**Short problem:**
Reproduce the lines word for word, starting at the very first line and ending at the line that contains "v(15.8, 61.91) *".

>> START Information given

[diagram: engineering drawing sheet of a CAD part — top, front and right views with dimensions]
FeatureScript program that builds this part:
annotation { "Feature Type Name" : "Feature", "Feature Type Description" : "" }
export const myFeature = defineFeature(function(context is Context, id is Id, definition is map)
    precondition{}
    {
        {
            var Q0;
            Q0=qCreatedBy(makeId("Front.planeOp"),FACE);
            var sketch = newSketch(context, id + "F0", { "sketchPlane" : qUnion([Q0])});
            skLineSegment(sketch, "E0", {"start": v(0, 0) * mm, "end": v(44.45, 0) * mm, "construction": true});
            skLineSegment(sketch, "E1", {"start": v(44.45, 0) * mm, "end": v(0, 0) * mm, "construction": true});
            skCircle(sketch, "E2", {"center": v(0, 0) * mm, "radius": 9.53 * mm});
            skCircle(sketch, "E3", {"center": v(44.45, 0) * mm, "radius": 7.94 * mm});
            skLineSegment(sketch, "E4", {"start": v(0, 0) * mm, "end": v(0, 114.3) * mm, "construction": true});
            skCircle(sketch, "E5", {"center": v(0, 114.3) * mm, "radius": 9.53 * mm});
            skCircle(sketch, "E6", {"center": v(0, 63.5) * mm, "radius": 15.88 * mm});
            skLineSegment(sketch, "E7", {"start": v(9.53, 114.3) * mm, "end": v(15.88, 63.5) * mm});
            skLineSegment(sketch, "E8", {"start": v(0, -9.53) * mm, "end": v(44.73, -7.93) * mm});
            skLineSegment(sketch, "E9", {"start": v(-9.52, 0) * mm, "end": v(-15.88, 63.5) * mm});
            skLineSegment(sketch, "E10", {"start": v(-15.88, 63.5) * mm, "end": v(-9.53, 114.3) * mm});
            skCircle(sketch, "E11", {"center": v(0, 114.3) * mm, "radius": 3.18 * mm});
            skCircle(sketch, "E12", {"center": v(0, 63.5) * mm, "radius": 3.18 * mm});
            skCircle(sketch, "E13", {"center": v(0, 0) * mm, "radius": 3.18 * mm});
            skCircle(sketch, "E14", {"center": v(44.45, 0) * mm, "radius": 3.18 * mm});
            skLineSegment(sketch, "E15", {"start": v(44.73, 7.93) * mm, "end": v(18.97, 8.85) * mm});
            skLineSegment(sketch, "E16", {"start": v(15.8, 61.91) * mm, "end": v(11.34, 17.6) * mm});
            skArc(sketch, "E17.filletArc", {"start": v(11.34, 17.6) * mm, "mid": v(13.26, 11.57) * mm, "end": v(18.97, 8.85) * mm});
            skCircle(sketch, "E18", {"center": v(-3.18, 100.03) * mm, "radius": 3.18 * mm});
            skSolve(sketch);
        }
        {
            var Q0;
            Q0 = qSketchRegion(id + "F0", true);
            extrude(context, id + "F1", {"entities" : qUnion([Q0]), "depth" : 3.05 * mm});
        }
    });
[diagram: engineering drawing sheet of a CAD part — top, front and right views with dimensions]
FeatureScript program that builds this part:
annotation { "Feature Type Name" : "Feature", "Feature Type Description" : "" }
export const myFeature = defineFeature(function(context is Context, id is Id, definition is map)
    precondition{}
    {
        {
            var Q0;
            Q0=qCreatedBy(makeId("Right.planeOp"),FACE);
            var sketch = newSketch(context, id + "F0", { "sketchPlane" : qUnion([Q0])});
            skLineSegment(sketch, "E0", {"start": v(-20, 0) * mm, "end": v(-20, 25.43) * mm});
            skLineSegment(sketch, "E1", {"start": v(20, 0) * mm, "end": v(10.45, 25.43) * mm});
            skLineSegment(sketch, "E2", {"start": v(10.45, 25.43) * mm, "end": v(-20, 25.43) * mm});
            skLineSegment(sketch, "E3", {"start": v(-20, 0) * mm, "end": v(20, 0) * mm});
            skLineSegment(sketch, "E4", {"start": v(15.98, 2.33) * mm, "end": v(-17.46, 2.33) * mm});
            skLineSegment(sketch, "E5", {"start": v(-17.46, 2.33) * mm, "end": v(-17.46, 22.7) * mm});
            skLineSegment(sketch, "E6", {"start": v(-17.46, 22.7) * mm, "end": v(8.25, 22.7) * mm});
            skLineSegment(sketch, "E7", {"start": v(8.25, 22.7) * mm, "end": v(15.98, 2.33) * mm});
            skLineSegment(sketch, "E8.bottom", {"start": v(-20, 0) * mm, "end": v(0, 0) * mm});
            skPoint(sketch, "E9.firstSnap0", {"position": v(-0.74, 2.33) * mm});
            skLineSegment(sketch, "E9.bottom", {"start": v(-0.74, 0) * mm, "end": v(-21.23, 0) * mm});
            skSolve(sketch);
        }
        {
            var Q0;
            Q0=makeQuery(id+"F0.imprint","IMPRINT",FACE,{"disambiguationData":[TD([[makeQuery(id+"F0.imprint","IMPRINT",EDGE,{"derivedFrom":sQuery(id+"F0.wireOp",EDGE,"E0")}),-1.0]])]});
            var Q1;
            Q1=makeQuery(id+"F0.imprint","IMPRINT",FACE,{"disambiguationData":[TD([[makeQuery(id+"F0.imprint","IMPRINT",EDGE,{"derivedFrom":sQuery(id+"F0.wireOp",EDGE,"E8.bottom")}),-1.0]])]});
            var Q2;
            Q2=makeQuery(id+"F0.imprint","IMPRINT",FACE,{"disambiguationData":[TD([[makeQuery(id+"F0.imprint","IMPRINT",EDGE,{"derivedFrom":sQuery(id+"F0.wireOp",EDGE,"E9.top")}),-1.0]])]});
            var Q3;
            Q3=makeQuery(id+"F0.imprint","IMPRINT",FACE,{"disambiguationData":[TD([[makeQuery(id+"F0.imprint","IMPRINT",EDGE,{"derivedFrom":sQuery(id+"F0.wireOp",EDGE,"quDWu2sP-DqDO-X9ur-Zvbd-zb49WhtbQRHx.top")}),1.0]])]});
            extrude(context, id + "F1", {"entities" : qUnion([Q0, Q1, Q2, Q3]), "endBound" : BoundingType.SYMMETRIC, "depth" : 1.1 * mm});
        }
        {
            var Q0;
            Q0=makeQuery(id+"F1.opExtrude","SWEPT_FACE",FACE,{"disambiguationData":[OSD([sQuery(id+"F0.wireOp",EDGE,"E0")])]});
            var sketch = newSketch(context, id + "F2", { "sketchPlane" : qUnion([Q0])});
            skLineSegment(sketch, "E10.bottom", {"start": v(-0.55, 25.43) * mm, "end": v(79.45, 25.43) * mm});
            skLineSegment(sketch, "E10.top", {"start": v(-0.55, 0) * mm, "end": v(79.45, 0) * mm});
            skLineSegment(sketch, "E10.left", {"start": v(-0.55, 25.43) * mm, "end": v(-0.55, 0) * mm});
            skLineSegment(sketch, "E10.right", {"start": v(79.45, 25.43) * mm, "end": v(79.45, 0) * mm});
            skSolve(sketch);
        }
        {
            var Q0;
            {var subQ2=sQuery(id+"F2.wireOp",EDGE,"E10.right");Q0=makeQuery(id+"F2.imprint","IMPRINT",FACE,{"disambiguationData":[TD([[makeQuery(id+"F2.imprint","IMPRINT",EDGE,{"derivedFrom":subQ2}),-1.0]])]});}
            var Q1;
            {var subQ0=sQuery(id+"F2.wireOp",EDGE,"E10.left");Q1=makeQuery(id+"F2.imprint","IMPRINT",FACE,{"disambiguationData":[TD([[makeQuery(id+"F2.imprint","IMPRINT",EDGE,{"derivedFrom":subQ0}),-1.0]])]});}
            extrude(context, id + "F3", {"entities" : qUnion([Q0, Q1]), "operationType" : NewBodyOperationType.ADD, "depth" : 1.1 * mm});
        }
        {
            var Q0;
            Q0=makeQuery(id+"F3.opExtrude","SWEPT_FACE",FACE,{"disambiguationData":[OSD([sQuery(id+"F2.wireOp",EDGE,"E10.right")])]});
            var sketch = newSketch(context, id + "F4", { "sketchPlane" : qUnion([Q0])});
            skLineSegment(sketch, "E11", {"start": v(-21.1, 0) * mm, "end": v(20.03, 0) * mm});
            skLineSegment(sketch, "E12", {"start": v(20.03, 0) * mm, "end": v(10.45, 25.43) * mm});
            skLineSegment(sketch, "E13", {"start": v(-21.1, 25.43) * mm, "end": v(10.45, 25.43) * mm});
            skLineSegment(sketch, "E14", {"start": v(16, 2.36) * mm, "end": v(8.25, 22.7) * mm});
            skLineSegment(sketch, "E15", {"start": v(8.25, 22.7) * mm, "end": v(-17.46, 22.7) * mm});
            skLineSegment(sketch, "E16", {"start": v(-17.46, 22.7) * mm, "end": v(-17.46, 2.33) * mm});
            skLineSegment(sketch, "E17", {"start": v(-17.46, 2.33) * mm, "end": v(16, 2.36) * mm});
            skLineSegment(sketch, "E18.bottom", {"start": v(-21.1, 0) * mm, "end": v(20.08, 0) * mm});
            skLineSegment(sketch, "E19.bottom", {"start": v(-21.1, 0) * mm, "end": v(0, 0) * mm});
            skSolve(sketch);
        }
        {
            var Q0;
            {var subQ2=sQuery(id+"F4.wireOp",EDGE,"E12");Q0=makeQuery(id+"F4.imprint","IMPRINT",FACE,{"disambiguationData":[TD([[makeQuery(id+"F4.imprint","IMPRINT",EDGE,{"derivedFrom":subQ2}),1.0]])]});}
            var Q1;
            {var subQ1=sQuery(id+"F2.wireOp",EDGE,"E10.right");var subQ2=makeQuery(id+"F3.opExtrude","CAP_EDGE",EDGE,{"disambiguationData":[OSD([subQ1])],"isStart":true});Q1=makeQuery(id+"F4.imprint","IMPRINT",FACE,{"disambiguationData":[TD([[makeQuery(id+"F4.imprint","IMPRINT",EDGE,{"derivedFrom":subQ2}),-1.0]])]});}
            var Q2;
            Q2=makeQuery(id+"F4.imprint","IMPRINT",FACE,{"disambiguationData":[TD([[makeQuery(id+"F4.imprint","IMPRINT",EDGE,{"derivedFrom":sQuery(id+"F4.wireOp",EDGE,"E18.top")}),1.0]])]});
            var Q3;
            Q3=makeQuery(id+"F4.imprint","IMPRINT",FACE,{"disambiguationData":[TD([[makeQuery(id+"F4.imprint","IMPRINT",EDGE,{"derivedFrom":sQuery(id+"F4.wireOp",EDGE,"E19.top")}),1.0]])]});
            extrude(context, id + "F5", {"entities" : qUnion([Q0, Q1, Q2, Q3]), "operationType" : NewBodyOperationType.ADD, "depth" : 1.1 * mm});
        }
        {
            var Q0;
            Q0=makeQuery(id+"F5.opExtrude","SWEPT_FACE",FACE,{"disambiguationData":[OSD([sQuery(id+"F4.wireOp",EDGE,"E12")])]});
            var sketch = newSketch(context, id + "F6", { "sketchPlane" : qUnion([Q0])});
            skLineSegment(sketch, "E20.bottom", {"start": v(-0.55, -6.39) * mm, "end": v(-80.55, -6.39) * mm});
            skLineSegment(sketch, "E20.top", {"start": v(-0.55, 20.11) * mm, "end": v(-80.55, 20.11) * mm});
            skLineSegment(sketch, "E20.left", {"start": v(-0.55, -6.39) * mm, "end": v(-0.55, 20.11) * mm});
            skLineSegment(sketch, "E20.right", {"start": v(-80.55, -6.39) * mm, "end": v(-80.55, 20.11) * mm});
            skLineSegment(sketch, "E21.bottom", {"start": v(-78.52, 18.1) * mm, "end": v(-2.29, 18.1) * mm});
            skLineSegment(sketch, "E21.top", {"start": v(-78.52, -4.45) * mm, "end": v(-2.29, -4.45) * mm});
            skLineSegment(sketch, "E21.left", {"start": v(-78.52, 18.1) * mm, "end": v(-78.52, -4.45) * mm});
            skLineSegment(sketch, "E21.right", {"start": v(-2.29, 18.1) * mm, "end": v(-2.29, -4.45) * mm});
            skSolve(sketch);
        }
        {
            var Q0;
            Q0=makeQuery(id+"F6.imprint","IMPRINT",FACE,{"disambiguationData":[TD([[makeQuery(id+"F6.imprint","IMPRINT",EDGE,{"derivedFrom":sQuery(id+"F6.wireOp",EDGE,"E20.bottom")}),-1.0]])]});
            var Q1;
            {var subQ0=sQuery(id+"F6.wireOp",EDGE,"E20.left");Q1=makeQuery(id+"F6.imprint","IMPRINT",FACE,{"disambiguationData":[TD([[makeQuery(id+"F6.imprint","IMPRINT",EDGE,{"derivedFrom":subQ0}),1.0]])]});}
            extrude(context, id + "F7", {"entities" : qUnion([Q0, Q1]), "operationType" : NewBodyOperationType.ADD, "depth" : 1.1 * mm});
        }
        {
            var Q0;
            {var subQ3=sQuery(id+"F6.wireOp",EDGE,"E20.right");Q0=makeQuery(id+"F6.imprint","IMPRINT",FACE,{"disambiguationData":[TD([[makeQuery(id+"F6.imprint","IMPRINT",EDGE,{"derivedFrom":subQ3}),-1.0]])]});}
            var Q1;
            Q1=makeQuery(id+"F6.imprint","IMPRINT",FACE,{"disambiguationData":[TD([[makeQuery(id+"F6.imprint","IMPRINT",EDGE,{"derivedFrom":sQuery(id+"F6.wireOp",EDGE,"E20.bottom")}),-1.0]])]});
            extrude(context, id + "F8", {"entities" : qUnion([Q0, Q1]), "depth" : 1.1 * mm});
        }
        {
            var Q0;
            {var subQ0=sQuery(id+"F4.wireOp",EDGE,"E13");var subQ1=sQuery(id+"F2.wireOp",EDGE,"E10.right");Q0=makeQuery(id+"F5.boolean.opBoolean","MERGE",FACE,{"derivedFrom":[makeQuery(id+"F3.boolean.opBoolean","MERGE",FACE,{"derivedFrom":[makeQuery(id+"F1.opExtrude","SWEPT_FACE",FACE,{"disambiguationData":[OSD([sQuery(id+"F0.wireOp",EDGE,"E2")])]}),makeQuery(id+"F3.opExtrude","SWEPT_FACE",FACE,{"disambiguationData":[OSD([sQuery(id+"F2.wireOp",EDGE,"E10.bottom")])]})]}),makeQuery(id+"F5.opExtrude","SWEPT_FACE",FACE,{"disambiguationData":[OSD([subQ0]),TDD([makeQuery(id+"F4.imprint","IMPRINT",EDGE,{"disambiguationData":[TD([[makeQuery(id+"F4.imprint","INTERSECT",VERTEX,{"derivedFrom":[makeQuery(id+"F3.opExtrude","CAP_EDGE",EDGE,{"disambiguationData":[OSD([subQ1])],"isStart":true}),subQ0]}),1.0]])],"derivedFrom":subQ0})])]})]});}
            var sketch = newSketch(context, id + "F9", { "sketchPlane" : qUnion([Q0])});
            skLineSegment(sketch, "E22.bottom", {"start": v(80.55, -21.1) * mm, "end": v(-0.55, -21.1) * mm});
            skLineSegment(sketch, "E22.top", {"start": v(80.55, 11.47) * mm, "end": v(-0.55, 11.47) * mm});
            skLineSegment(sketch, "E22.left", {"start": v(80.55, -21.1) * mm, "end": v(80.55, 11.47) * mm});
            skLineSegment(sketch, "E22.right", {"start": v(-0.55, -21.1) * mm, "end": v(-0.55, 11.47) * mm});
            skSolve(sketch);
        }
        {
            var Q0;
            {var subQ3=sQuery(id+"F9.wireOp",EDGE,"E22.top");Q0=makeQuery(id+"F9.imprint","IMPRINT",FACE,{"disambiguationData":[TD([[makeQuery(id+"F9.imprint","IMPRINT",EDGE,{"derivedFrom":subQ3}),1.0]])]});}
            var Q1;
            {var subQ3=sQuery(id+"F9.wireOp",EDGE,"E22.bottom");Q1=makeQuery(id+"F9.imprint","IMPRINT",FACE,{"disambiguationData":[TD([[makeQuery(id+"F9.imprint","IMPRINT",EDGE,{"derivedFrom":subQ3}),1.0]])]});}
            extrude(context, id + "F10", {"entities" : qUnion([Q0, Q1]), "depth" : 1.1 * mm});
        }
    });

>> END Information given

**Solution for this task:**
[diagram: engineering drawing sheet of a CAD part — top, front and right views with dimensions]
FeatureScript program that builds this part:
annotation { "Feature Type Name" : "Feature", "Feature Type Description" : "" }
export const myFeature = defineFeature(function(context is Context, id is Id, definition is map)
    precondition{}
    {
        {
            var Q0;
            Q0=qCreatedBy(makeId("Front.planeOp"),FACE);
            var sketch = newSketch(context, id + "F0", { "sketchPlane" : qUnion([Q0])});
            skLineSegment(sketch, "E0", {"start": v(0, 0) * mm, "end": v(44.45, 0) * mm, "construction": true});
            skLineSegment(sketch, "E1", {"start": v(44.45, 0) * mm, "end": v(0, 0) * mm, "construction": true});
            skCircle(sketch, "E2", {"center": v(0, 0) * mm, "radius": 9.53 * mm});
            skCircle(sketch, "E3", {"center": v(44.45, 0) * mm, "radius": 7.94 * mm});
            skLineSegment(sketch, "E4", {"start": v(0, 0) * mm, "end": v(0, 114.3) * mm, "construction": true});
            skCircle(sketch, "E5", {"center": v(0, 114.3) * mm, "radius": 9.53 * mm});
            skCircle(sketch, "E6", {"center": v(0, 63.5) * mm, "radius": 15.88 * mm});
            skLineSegment(sketch, "E7", {"start": v(9.53, 114.3) * mm, "end": v(15.88, 63.5) * mm});
            skLineSegment(sketch, "E8", {"start": v(0, -9.53) * mm, "end": v(44.73, -7.93) * mm});
            skLineSegment(sketch, "E9", {"start": v(-9.52, 0) * mm, "end": v(-15.88, 63.5) * mm});
            skLineSegment(sketch, "E10", {"start": v(-15.88, 63.5) * mm, "end": v(-9.53, 114.3) * mm});
            skCircle(sketch, "E11", {"center": v(0, 114.3) * mm, "radius": 3.18 * mm});
            skCircle(sketch, "E12", {"center": v(0, 63.5) * mm, "radius": 3.18 * mm});
            skCircle(sketch, "E13", {"center": v(0, 0) * mm, "radius": 3.18 * mm});
            skCircle(sketch, "E14", {"center": v(44.45, 0) * mm, "radius": 3.18 * mm});
            skLineSegment(sketch, "E15", {"start": v(44.73, 7.93) * mm, "end": v(18.97, 8.85) * mm});
            skLineSegment(sketch, "E16", {"start": v(15.8, 61.91) * mm, "end": v(11.34, 17.6) * mm});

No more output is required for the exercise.